Defining characteristics of agentic AI
The transition from intelligent automation to Agentic AI is marked by several defining characteristics:
1. Autonomous Decision-Making and Action
While intelligent automation relies on predefined rules and requires human oversight for complex decisions, Agentic AI possesses greater autonomy. It can independently pursue complex objectives, adjust actions dynamically in response to changing conditions, and make strategic decisions aligned with reestablished goals.
2. Contextual Understanding and Adaptation
Agentic systems move beyond the limited learning capabilities of traditional automation, which typically requires manual updates or retraining to adapt to new scenarios. Instead, these systems continuously refine strategies based on new data and experiences, adapting to changing environments in real-time with greater flexibility and responsiveness.
3. Complex Problem-Solving
Where intelligent automation excels at streamlining predefined workflows and handling routine tasks, Agentic AI demonstrates the capacity to manage complex workflows, identify inefficiencies proactively, and tackle multi-step processes requiring sophisticated decision-making.
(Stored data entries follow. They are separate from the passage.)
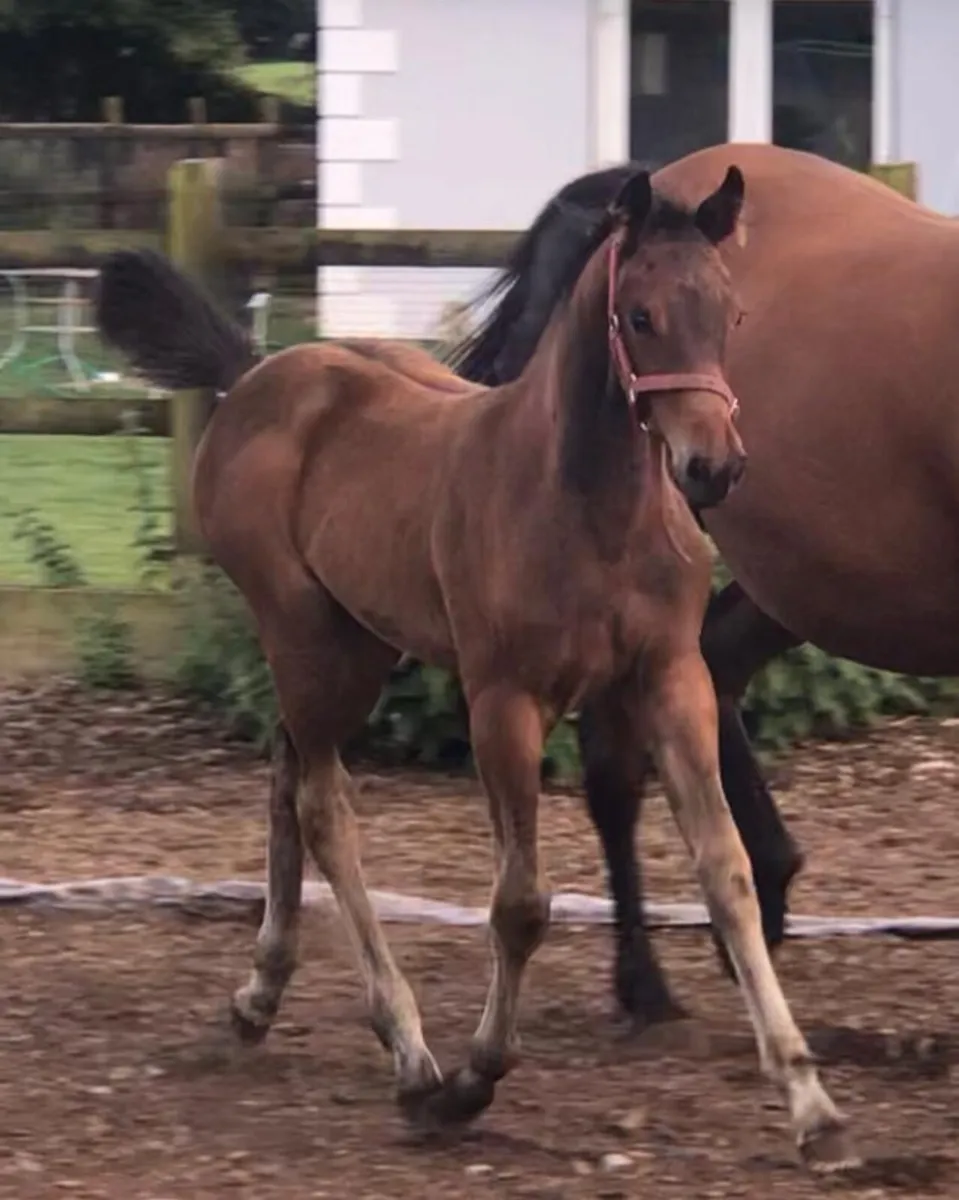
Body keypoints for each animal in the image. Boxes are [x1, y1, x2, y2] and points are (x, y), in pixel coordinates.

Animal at [94, 165, 853, 1166]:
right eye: (640, 315)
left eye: (727, 312)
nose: (714, 467)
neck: (590, 511)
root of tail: (254, 373)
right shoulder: (502, 700)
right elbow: (520, 903)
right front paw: (471, 1081)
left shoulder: (671, 680)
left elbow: (723, 872)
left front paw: (811, 1105)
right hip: (302, 634)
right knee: (322, 806)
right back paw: (409, 1054)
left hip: (356, 642)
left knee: (287, 776)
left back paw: (259, 998)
The future of agentic AI: 2025 and beyond
Looking ahead to 2025-2026, several trends indicate the continued evolution and expansion of Agentic AI:
Technological evolution
- Advanced Reasoning Capabilities: By 2025, major AI platforms like Claude 3.7 and Gemini 2.5 will combine text, audio, and image processing with enhanced reasoning for complex problem-solving.
- Multimodal Integration: Agentic systems will increasingly incorporate and coordinate across multiple modalities (text, vision, audio), enabling more sophisticated interactions with the physical and digital world.
- Collaborative Ecosystems: The development of standards like MCP will create increasingly rich ecosystems where agentic systems can discover and leverage diverse tools and services.
Market and strategic impact
- Economic Scale: Bain estimates the AI market could reach $780 billion to $990 billion by 2027, driven by demand for hardware, software, and services supporting advanced AI implementations.
- Enterprise Adoption: As implementation barriers decrease, adoption will accelerate, with leading platforms now providing template-based agent teams that businesses can customise in less than 72 hours.
- Strategic Differentiation: Organisations that successfully implement agentic AI will increasingly gain competitive advantages through enhanced decision-making, operational efficiency, and customer engagement capabilities.